» **ASSIGNED TASK**
Compute how many lines in the listing below hold the string "bottle", then state only the result.

--- RAW DATA Enclosed Below ---

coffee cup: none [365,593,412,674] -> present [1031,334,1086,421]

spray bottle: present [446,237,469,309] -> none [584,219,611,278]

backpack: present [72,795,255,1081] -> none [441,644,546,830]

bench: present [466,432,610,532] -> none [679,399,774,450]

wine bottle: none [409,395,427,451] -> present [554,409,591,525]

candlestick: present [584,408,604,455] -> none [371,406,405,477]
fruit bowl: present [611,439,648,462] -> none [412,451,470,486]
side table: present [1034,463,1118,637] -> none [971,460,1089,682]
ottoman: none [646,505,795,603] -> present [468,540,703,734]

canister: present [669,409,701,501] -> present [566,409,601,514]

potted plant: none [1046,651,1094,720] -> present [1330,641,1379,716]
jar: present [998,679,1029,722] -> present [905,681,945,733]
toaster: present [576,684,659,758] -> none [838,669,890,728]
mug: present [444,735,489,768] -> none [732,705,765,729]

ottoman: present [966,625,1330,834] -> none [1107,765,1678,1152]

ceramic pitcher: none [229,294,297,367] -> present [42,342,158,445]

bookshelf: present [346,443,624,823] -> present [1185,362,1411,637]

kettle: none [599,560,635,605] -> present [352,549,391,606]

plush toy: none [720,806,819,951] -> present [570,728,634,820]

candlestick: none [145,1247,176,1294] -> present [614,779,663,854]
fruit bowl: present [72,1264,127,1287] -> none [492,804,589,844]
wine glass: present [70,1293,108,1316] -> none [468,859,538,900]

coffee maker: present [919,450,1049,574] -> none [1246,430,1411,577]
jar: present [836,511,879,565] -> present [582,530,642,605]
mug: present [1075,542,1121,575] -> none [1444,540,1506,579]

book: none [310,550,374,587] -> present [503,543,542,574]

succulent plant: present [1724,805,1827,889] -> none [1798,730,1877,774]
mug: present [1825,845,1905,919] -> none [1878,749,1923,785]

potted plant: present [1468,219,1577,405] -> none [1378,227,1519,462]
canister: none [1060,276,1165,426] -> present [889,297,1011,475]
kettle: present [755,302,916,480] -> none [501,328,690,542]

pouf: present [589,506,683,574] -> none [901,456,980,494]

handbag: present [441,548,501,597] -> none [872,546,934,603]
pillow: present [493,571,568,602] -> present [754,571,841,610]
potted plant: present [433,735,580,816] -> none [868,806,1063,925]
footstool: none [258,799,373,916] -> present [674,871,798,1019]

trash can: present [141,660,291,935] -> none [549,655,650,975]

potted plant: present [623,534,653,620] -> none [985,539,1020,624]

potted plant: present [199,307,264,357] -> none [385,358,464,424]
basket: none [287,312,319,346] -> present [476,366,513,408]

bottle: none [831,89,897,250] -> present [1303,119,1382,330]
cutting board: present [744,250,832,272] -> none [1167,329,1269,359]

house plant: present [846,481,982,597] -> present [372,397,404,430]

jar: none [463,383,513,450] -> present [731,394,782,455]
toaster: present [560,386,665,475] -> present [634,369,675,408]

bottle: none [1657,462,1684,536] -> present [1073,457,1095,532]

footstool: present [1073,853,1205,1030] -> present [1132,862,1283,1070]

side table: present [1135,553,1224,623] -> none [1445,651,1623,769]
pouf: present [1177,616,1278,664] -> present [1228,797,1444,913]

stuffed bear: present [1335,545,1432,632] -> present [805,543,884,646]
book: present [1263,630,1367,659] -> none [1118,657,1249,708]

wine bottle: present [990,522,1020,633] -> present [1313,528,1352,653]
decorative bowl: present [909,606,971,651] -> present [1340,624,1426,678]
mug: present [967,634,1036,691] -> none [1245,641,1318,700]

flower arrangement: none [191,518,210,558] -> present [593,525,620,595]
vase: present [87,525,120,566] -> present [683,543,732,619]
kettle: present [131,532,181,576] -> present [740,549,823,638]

--- End of Enclosed RAW DATA ---

» **SOLUTION TO THIS TASK**
5